We love this dish for a late dinner/supper and especially any time someone is not feeling so good.  Then I make it with Chicken Broth-usually freshly made forbest flavour, some ginger, a little salt, and as the person feels better I proceed to add more ginger, then some white pepper. 

This is the thick porridge tyle rather than soupy with broth.


 All of these rice soups are similiar, but perhaps the favourite is Khao Tom.  Johk as above is thicker closer to say a porridge.  The rice is cooked in chicken broth, and sometimes minced pork is added.and is pressed into small "meatballs" and tossed into the simmering pot for fie minutes.


 The rice is poured into a serving bowl and the pork balls added together with some liver and kidney. If you like a raw is  egg racked into the soup which ends up being only partly cooked. Shredded ginger or pickled radish is added as garnish.

Shredded Ginger                                  Roasted dry chile flakes

Fried Shallots                                         Egg

 


Khao Tom (Thai Rice Soup) -serves 8

      12 cups  pork or chicken stock
      4 tsp grated fresh gingerroot
      4 lg shallots; minced 
      2    stalk
lemon grass
; 2" pieces 
     1 1/4 cups  Thai Hom Mali Jasmine rice
    1   lb  ground pork
     1/4 cup Nam Pla (thai fish sauce)

Garnish:


sliced shallots deep-fried
sprigs of fresh cilantro

Roasted Thai Chile flakes

Nam Pla Phrik (chiles sliced in fish sauce)

Method:
In a large stock pot combine boiling stock with ginger, shallots, lemon grass, add rice.
 

Return to a boil, lower heat and gently  simmer, stirring
occasionally, for 30 to 35 minutes, or until rice is very soft.

 Remove and discard lemon grass. Add the pork  (form in to little meatballs) and simmer 5-8 minutes more until pork is cooked. 

 Finish with fish sauce to taste.  Reminder use a good brand such as Golden Boy!

 Garnish with scallions, deep fried shallots and cilantro.

Variations:  Add an egg to each bowl, or a salted egg half.

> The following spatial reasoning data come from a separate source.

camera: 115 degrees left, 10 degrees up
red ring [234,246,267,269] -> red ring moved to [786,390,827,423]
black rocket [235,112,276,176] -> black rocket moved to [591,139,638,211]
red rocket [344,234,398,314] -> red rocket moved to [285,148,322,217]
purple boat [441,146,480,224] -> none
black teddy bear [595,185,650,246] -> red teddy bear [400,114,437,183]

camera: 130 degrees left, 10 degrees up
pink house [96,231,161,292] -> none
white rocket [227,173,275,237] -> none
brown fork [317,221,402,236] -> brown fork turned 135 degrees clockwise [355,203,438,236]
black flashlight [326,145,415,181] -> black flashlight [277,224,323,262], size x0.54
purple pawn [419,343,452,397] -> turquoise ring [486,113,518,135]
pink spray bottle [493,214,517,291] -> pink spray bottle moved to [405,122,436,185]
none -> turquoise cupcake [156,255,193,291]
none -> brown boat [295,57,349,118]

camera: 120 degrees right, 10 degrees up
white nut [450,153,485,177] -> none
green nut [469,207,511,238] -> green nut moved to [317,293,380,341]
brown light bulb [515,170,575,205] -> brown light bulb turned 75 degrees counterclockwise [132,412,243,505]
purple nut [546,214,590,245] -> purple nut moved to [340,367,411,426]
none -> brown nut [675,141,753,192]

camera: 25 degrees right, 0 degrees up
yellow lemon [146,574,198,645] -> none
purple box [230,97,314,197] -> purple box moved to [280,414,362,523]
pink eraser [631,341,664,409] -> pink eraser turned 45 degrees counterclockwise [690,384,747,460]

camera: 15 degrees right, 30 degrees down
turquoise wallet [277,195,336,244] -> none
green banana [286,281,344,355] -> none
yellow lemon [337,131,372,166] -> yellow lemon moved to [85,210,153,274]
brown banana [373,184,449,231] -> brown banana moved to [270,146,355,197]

I will continue this series with recipes of rice noodle soups, egg dishes, and such enjoyed by Thais and many in Southeast Asia for breakfast.  I'll also place the recipes in the recipe section for an easier access location.

Comments

Anonymous

ciamac says :

great blog , you should see what the japanese eat for breakfast unreal
Posted on: 8 November 2007 - 9:17pm
shantihhh profile page

shantihhh says :

I have eaten Japanese breakfasts many times, some things are pretty good, although some of the smelly makerel is a bit much in the early AM. Korean breakfasts are fabulous as I love kimchee. The Chinese breakfasts can be a bit of a challenge as intestines of various sizes, chicken feet and other tid-bits, or as my friend in Laos who is from Oz always calls them okie-bits. he early morning market in Luang Prabang has plenty of oicie-bits and small forest creatures or mystery meat-oh yum. Worst thing is to get a CUP of coffee for breakfast sans the sugar and milk and NOT in a glass in haozhou or other areas of China. Egads they must have hands of asbestos to hold those glasses full fboiling coffee. Countryside in China is "very" interesting at breakfast time. You know pork blood cubes in my congee isn't going to fly, but that is often also served in the Philippines, Isaan, and Laos, and and and and...................... I'll take the cold meats, cheese, bread and Slivovic served in the former Yugoslavia for breakfast. When you finish the meat, cheese, and bread, well you don't get any more, but they keep pouring the Slivovic. My husband, Steve says you've got to love a country that starts theday with Slivovic. BTW Monistrika is excellent a available in the US from Serbia. It takes 65 kilo of plums to distill one litre of this smooth as silk brandy. Shanti/Mary-Anne
Posted on: 8 November 2007 - 9:37pm
Ganesh Dutta profile page

Ganesh Dutta says :

great...excellent...awesome....amazing! You have done wonderful job beyond my expectation.
Posted on: 9 November 2007 - 4:31am
HotChef profile page

HotChef says :

Great blog, really hot. look fwd to next part.